* **Data**:
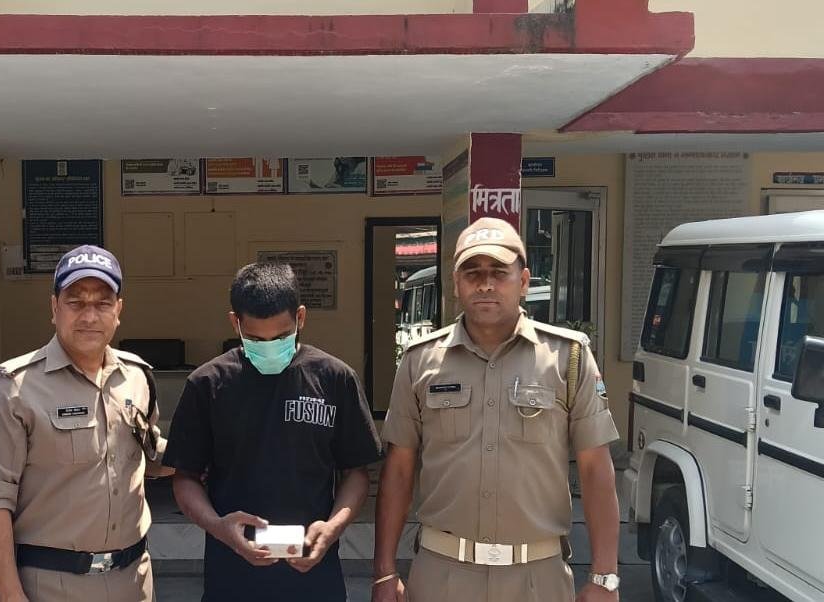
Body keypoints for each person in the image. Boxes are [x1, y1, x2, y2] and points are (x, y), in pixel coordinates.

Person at [373, 217, 621, 602]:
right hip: (443, 576)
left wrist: (604, 577)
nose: (485, 284)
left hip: (537, 578)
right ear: (455, 283)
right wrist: (384, 572)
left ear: (523, 281)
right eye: (472, 273)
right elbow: (399, 468)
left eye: (499, 272)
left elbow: (595, 470)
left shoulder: (568, 357)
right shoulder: (420, 361)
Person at [163, 262, 382, 602]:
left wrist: (332, 528)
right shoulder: (208, 385)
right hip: (232, 579)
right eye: (255, 339)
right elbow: (185, 477)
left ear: (300, 318)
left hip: (315, 579)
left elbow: (355, 472)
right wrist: (219, 527)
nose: (268, 347)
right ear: (235, 322)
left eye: (281, 337)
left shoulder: (335, 379)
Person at [0, 244, 171, 602]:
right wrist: (8, 591)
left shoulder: (137, 378)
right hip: (50, 585)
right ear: (54, 308)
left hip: (133, 580)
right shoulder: (15, 389)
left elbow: (147, 455)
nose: (89, 316)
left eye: (102, 303)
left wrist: (212, 453)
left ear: (118, 310)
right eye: (76, 302)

* **About this task**: The whole listing is to be written out exactly; the pictures stay out of the copy.

* **Output for this exercise**:
Body keypoints for each person in the image. Boxes are [x1, y1, x2, y2] and points are (x, y), in pixel coordinates.

Person at [373, 217, 621, 602]:
right hip: (443, 576)
left wrist: (604, 577)
nose: (485, 284)
left hip: (537, 578)
right ear: (455, 283)
right wrist: (384, 572)
left ear: (523, 281)
right eye: (472, 273)
right elbow: (399, 468)
left eye: (499, 272)
left elbow: (595, 470)
left shoulder: (568, 357)
right shoulder: (420, 361)
Person at [163, 262, 382, 602]:
left wrist: (332, 528)
right shoulder: (208, 385)
right hip: (232, 579)
right eye: (255, 339)
right elbow: (185, 477)
left ear: (300, 318)
left hip: (315, 579)
left elbow: (355, 472)
right wrist: (219, 527)
nose: (268, 347)
right ear: (235, 322)
left eye: (281, 337)
left shoulder: (335, 379)
Person at [0, 244, 171, 602]:
right wrist: (8, 591)
left shoulder: (137, 378)
right hip: (50, 585)
right ear: (54, 308)
left hip: (133, 580)
right shoulder: (15, 389)
left elbow: (147, 455)
nose: (89, 316)
left eye: (102, 303)
left wrist: (212, 453)
left ear: (118, 310)
right eye: (76, 302)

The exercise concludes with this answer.